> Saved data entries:
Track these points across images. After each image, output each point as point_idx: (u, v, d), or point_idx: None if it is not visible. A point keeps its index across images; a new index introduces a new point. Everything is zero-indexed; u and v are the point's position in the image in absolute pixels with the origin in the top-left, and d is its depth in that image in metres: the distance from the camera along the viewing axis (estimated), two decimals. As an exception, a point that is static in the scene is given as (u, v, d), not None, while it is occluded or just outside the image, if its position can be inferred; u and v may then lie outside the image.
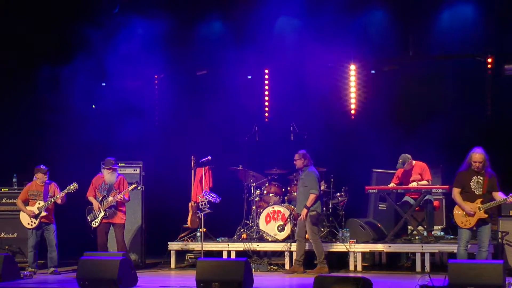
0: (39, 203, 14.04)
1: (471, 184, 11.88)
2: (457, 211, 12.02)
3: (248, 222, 15.42)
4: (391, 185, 14.62)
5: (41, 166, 14.21)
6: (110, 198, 13.86)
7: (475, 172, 11.86)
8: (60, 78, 16.73)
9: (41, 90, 16.62)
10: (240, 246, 14.74)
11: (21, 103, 16.78)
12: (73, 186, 13.94)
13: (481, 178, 11.86)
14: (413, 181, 14.46)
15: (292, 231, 14.71)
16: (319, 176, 13.92)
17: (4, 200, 15.37)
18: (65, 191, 13.99)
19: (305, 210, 13.60)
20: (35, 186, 14.22)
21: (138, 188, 14.45)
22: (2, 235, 15.24)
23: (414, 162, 14.57)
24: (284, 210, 14.92)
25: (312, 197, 13.56)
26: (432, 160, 14.93)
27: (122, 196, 13.84)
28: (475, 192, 11.86)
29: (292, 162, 14.30)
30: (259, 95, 18.15)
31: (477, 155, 11.84)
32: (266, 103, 18.17)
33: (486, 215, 11.82)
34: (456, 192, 12.01)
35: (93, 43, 16.24)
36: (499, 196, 11.82)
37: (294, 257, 13.93)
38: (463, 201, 11.91)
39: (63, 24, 16.56)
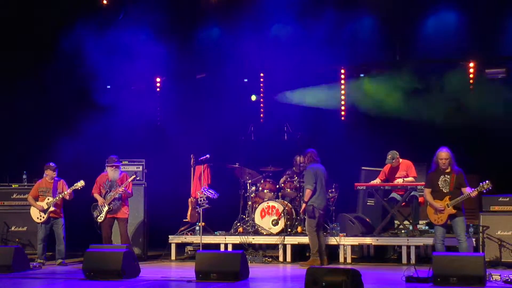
0: (48, 199, 14.08)
1: (439, 183, 12.00)
2: (429, 210, 12.16)
3: (244, 216, 15.43)
4: (377, 180, 14.60)
5: (51, 164, 14.24)
6: (112, 192, 13.85)
7: (442, 171, 11.98)
8: (67, 79, 16.75)
9: (50, 91, 16.60)
10: (236, 239, 14.77)
11: (30, 104, 16.73)
12: (80, 184, 13.97)
13: (448, 176, 11.96)
14: (399, 177, 14.48)
15: (286, 225, 14.76)
16: (316, 172, 13.71)
17: (14, 196, 15.37)
18: (72, 187, 14.02)
19: (303, 205, 13.66)
20: (45, 183, 14.25)
21: (138, 178, 14.44)
22: (12, 228, 15.21)
23: (400, 160, 14.58)
24: (278, 205, 14.93)
25: (306, 192, 13.57)
26: (417, 158, 14.94)
27: (124, 189, 13.80)
28: (443, 190, 11.96)
29: (285, 160, 14.36)
30: (254, 97, 18.17)
31: (443, 153, 11.98)
32: (261, 105, 18.16)
33: (455, 211, 11.89)
34: (427, 192, 12.18)
35: (99, 49, 16.21)
36: (466, 191, 11.88)
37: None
38: (433, 200, 12.02)
39: (69, 30, 16.50)
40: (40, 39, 16.75)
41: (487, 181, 11.81)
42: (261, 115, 18.11)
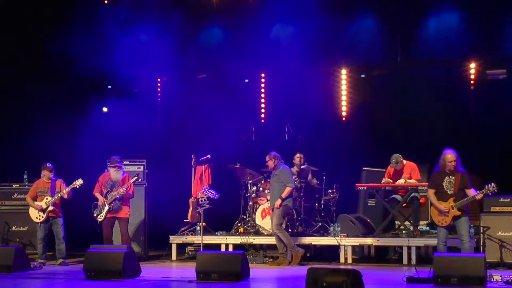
0: (46, 198, 14.06)
1: (444, 184, 11.91)
2: (433, 211, 12.09)
3: (245, 217, 15.39)
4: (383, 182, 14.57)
5: (47, 164, 14.24)
6: (114, 193, 13.85)
7: (447, 172, 11.90)
8: (67, 80, 16.73)
9: (51, 92, 16.60)
10: (237, 240, 14.73)
11: (31, 105, 16.77)
12: (78, 182, 13.95)
13: (453, 177, 11.87)
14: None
15: (286, 226, 14.72)
16: (291, 172, 14.05)
17: (15, 196, 15.39)
18: (71, 186, 14.00)
19: (279, 201, 13.65)
20: (43, 183, 14.25)
21: (139, 179, 14.42)
22: (13, 228, 15.22)
23: (405, 162, 14.54)
24: (279, 205, 14.90)
25: (288, 189, 13.65)
26: (418, 159, 14.88)
27: (125, 190, 13.80)
28: (448, 192, 11.88)
29: (286, 161, 14.30)
30: (255, 98, 18.17)
31: (449, 155, 11.88)
32: (263, 105, 18.17)
33: (459, 212, 11.82)
34: (431, 193, 12.07)
35: (100, 49, 16.20)
36: (471, 193, 11.81)
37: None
38: (437, 201, 11.94)
39: (69, 29, 16.48)
40: (38, 39, 16.72)
41: (492, 184, 11.73)
42: (262, 115, 18.14)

> Work request: Transcribe all the data word for word; the images stay out.

> Result of this exercise:
Track these points across images. After each image, output each point as point_idx: (u, v, d), or point_idx: None if it is not visible. A point keeps its index across images; a new index introduces a new point. Everything is zero-indexed; u and v are the point's position in the image in absolute pixels with the origin in the top-left, and d is its depth in that image in metres: the distance from the camera along the viewing axis (estimated), two decimals. As an exception, a point that is static in the scene is given as (u, v, d), not None, while it is occluded or just outside the image, if its position can be inferred; u and v may then lie outside the image.
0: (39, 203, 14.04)
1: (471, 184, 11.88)
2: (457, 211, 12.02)
3: (248, 222, 15.42)
4: (391, 185, 14.62)
5: (41, 166, 14.21)
6: (110, 198, 13.86)
7: (475, 172, 11.86)
8: (60, 78, 16.73)
9: (41, 90, 16.62)
10: (240, 246, 14.74)
11: (21, 103, 16.78)
12: (73, 186, 13.94)
13: (481, 178, 11.86)
14: (413, 181, 14.46)
15: (292, 231, 14.71)
16: (319, 176, 13.92)
17: (4, 200, 15.37)
18: (65, 191, 13.99)
19: (305, 210, 13.60)
20: (35, 186, 14.22)
21: (138, 188, 14.45)
22: (2, 235, 15.24)
23: (414, 162, 14.57)
24: (284, 210, 14.92)
25: (312, 197, 13.56)
26: (432, 160, 14.93)
27: (122, 196, 13.84)
28: (475, 192, 11.86)
29: (292, 162, 14.30)
30: (259, 95, 18.15)
31: (477, 155, 11.84)
32: (266, 103, 18.17)
33: (486, 215, 11.82)
34: (456, 192, 12.01)
35: (93, 43, 16.24)
36: (499, 196, 11.82)
37: (294, 257, 13.93)
38: (463, 201, 11.91)
39: (63, 24, 16.56)
0: (48, 199, 14.08)
1: (439, 183, 12.00)
2: (429, 210, 12.16)
3: (244, 216, 15.43)
4: (377, 180, 14.60)
5: (51, 164, 14.24)
6: (112, 192, 13.85)
7: (442, 171, 11.98)
8: (67, 79, 16.75)
9: (50, 91, 16.60)
10: (236, 239, 14.77)
11: (30, 104, 16.73)
12: (80, 184, 13.97)
13: (448, 176, 11.96)
14: (399, 177, 14.48)
15: (286, 225, 14.76)
16: (316, 172, 13.71)
17: (14, 196, 15.37)
18: (72, 187, 14.02)
19: (303, 205, 13.66)
20: (45, 183, 14.25)
21: (138, 178, 14.44)
22: (12, 228, 15.21)
23: (400, 160, 14.58)
24: (278, 205, 14.93)
25: (306, 192, 13.57)
26: (417, 158, 14.94)
27: (124, 189, 13.80)
28: (443, 190, 11.96)
29: (285, 160, 14.36)
30: (254, 97, 18.17)
31: (443, 153, 11.98)
32: (261, 105, 18.16)
33: (455, 211, 11.89)
34: (427, 192, 12.18)
35: (99, 49, 16.21)
36: (466, 191, 11.88)
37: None
38: (433, 200, 12.02)
39: (69, 30, 16.50)
40: (40, 39, 16.75)
41: (487, 181, 11.81)
42: (261, 115, 18.11)
0: (46, 198, 14.06)
1: (444, 184, 11.91)
2: (433, 211, 12.09)
3: (245, 217, 15.39)
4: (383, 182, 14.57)
5: (47, 164, 14.24)
6: (114, 193, 13.85)
7: (447, 172, 11.90)
8: (67, 80, 16.73)
9: (51, 92, 16.60)
10: (237, 240, 14.73)
11: (31, 105, 16.77)
12: (78, 182, 13.95)
13: (453, 177, 11.87)
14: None
15: (286, 226, 14.72)
16: (291, 172, 14.05)
17: (15, 196, 15.39)
18: (71, 186, 14.00)
19: (279, 201, 13.65)
20: (43, 183, 14.25)
21: (139, 179, 14.42)
22: (13, 228, 15.22)
23: (405, 162, 14.54)
24: (279, 205, 14.90)
25: (288, 189, 13.65)
26: (418, 159, 14.88)
27: (125, 190, 13.80)
28: (448, 192, 11.88)
29: (286, 161, 14.30)
30: (255, 98, 18.17)
31: (449, 155, 11.88)
32: (263, 105, 18.17)
33: (459, 212, 11.82)
34: (431, 193, 12.07)
35: (100, 49, 16.20)
36: (471, 193, 11.81)
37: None
38: (437, 201, 11.94)
39: (69, 29, 16.48)
40: (38, 39, 16.72)
41: (492, 184, 11.73)
42: (262, 115, 18.14)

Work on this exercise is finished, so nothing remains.